Word Cloud for SEC Data

Antonio Rubiera
12/12/2019

Natural Language Processing of SEC Reports

The Securities and Exchange Commission requires U.S. stock-issuing, or publicly listed companies to file a large number of reports. These reports contain financial data annotated with text of varying lengths. In this shiny app, we have collected a small sample of recent annotations contained in the financial reports of three companies with different types of operations, and different styles of text annotation. Apple is here as an example of terse language, and GE is here as an example of verbose text. Walmart is included here to show a large retailer.

The shiny app is located here:

https://rubiera.shinyapps.io/shiny/

Natural Language Processing of SEC Reports

The text is transformed using the tm_map function of the tm packages, one of the NLP (Natural Language Processing) packages.
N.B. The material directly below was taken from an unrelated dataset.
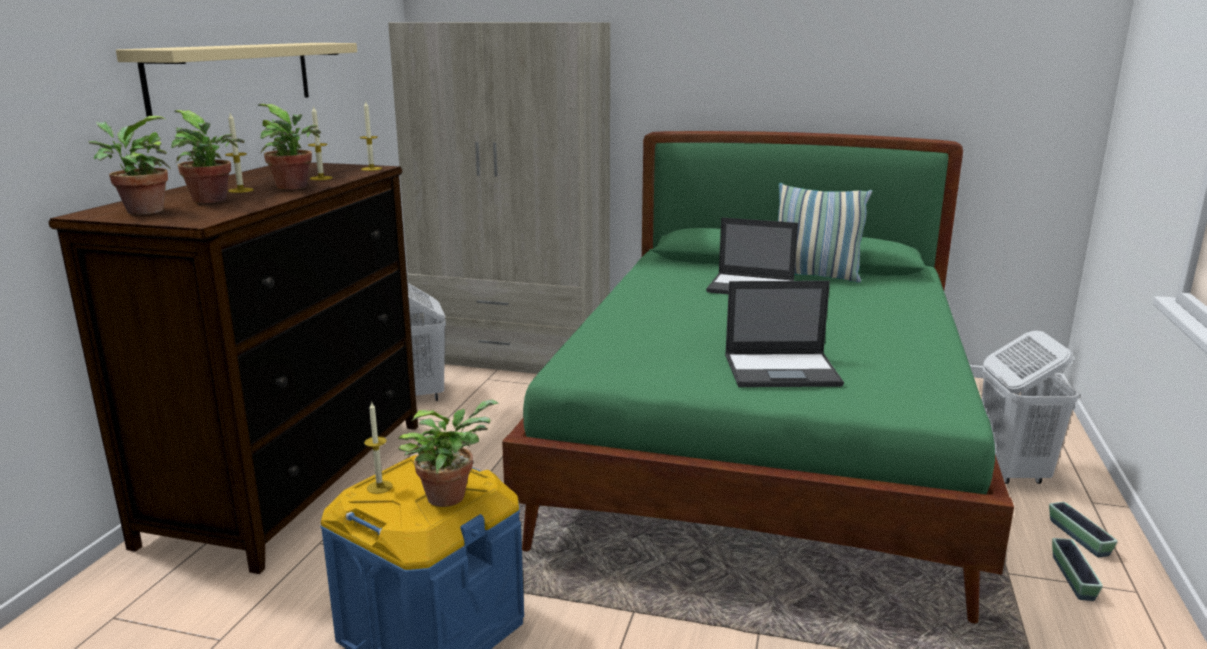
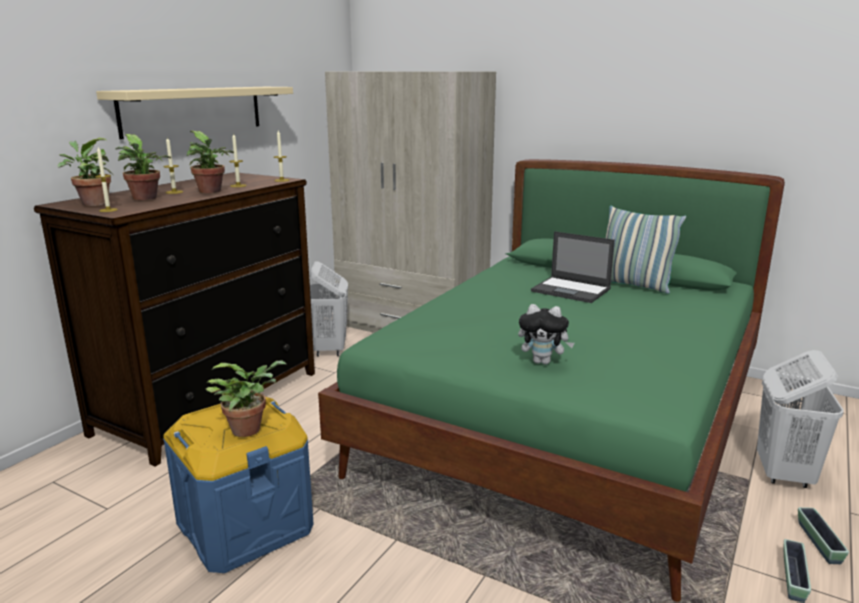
camera: 15 degrees right, 0 degrees up
candle [364,401,393,494] -> candle moved to [95,147,118,212]
laptop [725,281,844,387] -> plush toy [518,304,575,365]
After turning the text into a VCorpus in tm, we:

  • Make all text lower case
  • Remove punctuation
  • Remove numbers
  • Remove common words such as “the” and “and,” referred to in NLP as “stopwords.” We also removed the word “company.”
  • We do not stem the text because stemming, which is the process of generalizing a word from it's various conjugations, would make the word clouds less redable.

Word Cloud for Addenda Text Example from Apple

plot of chunk unnamed-chunk-1

Word Cloud for Addenda Text Example from General Electric

plot of chunk unnamed-chunk-2

The word clouds can give us a quick feel for the language of a company. For example, the word “loss” is larger, and therefore more frequent, in our text sample for General Electric, than the word “benefit.”